A Night Like This is classic Quinn. Anne Wynter is a governess to three young ladies, which brings her into contact with the Earl of Winstead, recently returned from three years in exile on the Continent as a consequence of his part in a duel. The plot involves dastardly aristocrats from several families, but at its center is Winstead, who resembles Willig's Augustus in that he is neither particularly alpha nor ferociously brilliant. But he is utterly charming, the kind of person one would like to dine with for a good 60 years. The backbone of a Quinn novel is the interior voice of her characters: Their commentary is dry, mischievous and sometimes quite loopy. Quinn's books are released in July, because her publisher knows that hers are perfect novels with which to lie around a pool, reading about people who are better dressed — and better conversationalists.

Somebody to Love

by Kristan Higgins

Kristan Higgins specializes in the kind of prose that makes you laugh out loud, though often with a silent wince. Somebody to Love is the story of a single mom named Parker Welles, who has grown up as a member of the 1 percent of the 1 percent. She's an author of a series of children's books that she loathes — about six little roller-skating angels — but all proceeds from the books go to charity. So, in essence, she has no money of her own.

Which means that when her father is sent to prison for insider trading, her fortune disappears right along with her son's trust fund.

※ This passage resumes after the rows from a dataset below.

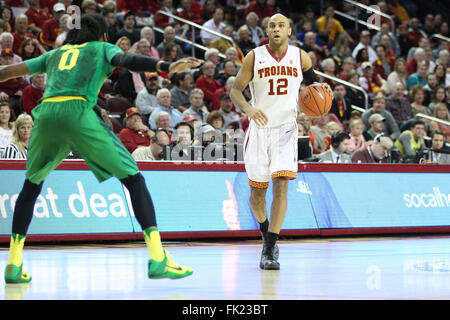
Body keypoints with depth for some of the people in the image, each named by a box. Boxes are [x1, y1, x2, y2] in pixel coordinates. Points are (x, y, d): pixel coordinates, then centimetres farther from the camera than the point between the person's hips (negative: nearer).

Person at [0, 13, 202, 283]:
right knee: (133, 178, 4)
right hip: (78, 111, -4)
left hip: (46, 112, 4)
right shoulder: (103, 48, 24)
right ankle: (158, 259, -9)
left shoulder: (55, 54, 33)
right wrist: (166, 67, -13)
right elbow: (126, 60, 0)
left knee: (32, 186, 26)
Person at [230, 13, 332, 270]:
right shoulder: (254, 57, -2)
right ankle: (266, 233, 37)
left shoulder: (301, 57, 2)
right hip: (260, 128, 0)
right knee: (257, 190, 6)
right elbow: (235, 89, -1)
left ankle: (270, 250, -14)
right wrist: (248, 108, -21)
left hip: (286, 129, 0)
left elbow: (310, 80, 20)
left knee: (281, 185, -16)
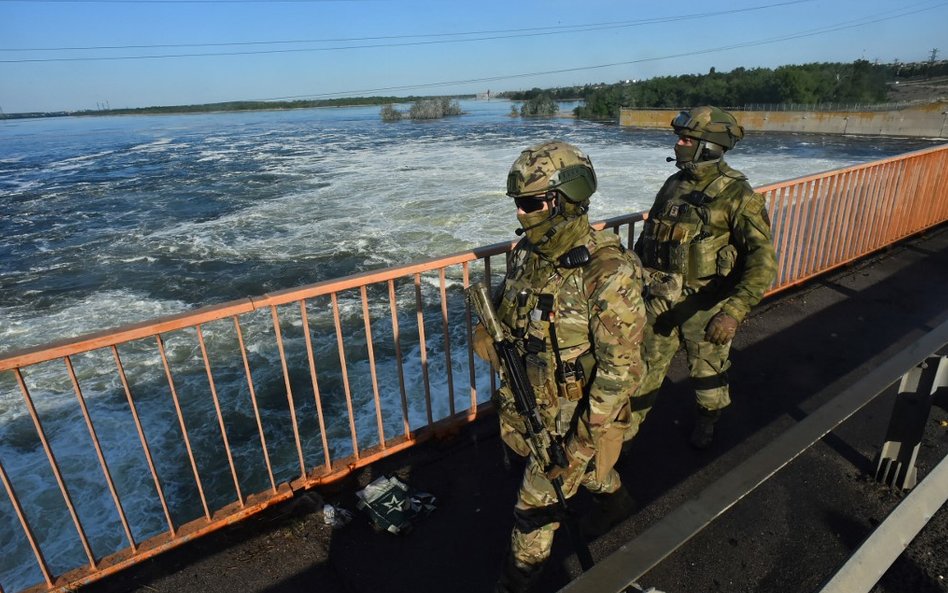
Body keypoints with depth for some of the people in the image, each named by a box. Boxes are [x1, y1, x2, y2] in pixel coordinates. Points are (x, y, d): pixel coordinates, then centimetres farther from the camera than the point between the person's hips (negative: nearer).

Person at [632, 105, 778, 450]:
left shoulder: (736, 194, -16)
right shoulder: (674, 185, 3)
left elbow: (762, 262, -23)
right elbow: (647, 236, 14)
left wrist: (733, 312, -35)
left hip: (705, 306, -4)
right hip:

The only asset not confiscated by the feds is a ramshackle house in Gideon's Cove, Maine, that she has never seen. So Parker heads to Maine hoping to flip the house, trailed by one of her father's lawyers, James Cahill. Higgins' books are hilarious on the surface, but with a bittersweet subtext: Somebody to Love is about falling in love, but also about betrayal and second chances. Nobody's perfect in this novel, but they are all — even Parker's dad — lovable in one way or another. And love, generously given, turns out to be remarkably redemptive.

Paris, I Love You but You're Bringing Me Down

by Rosecrans Baldwin

If the previous three books feature fictional characters who are wittier than the rest of us hope to be, Rosecrans Baldwin's first memoir, Paris, I Love You But You're Bringing Me Down, dips into the reality, while staying in roughly the same territory.

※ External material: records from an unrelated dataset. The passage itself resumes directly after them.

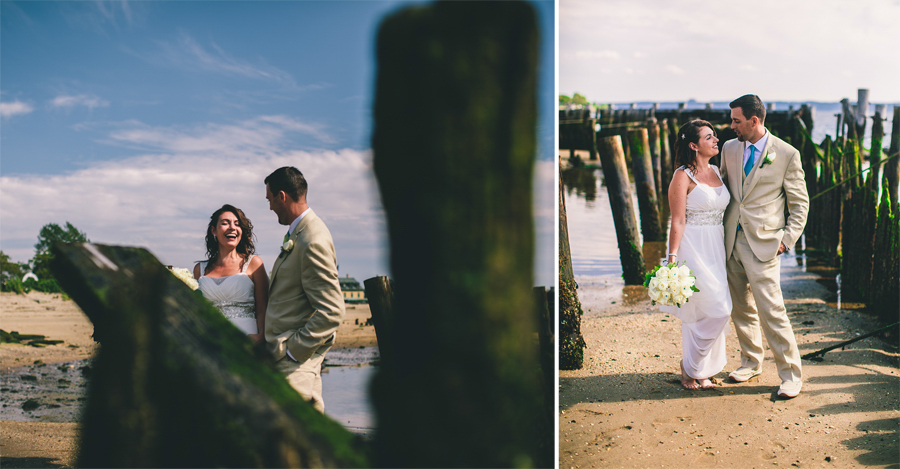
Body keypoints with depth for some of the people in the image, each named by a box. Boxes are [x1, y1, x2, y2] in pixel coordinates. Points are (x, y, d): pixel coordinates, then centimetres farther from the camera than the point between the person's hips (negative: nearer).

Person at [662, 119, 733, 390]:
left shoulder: (716, 172, 11)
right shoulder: (683, 176, -10)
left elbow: (723, 211, 17)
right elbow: (678, 221, -13)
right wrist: (672, 258, -17)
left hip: (716, 247, 7)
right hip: (693, 247, -7)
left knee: (702, 313, 11)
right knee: (718, 309, -10)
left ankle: (700, 372, 23)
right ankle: (690, 369, 7)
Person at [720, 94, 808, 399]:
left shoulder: (787, 155, -7)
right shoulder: (729, 149, 7)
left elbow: (800, 203, 0)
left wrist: (787, 239, -8)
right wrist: (721, 230, 11)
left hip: (763, 245, -5)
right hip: (731, 240, 5)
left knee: (771, 310, -8)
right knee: (741, 309, 13)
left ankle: (790, 374, 4)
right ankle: (751, 361, 30)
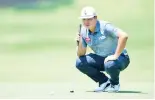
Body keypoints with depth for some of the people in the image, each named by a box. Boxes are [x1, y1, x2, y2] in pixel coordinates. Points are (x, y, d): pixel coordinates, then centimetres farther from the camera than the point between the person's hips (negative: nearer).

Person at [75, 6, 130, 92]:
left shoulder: (104, 27, -20)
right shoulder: (83, 31, -1)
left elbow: (124, 36, -34)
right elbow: (81, 55, 2)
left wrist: (115, 56, -33)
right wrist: (79, 43, -19)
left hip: (120, 58, -7)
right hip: (101, 58, 7)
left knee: (110, 65, -39)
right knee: (79, 62, -10)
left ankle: (115, 83, -3)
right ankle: (105, 82, 3)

A few years ago, Baldwin (whose first novel, You Lost Me There, was one of NPR's Best Books of 2010), wangled himself a job as a copywriter in an advertising agency in Paris, even though he couldn't speak more than pidgin French. He began with breast-feeding pamphlets and over a year and a half graduated to taglines about belts. But Baldwin and his wife, Rachel — as well as the Parisians he came to know — are funny and idiosyncratic, and it's a pleasure to spend time with them. Like all "innocent-abroad" memoirs, some of the most charming bits describe translation errors. I loved the moment when his wife memorized a tradesman's message and carefully repeated it when Baldwin got home: Je ne parle pas tres bien Francais, which turned out to her surprise to be a helpful message the tradesman suggested she might like to repeat frequently: to wit, "I don't speak very good French." Another great moment occurred when Baldwin accidentally dumped water on one of his colleagues and then blurted, "When I come, I guess I come hard."

I spent my own year in Paris in tune with Rachel, who walks across Pont Alexandre III moved to tears by its beauty. Baldwin is made of sterner stuff; he throws himself under the slow-moving bus of French culture that dictates everything from kissing to coffee. For all its downbeat title, this memoir is a love story about the city and its people. Saying goodbye to Paris, says Baldwin, is something a person does only when he knows that he's dying. "Until then, Paris was forever one day soon."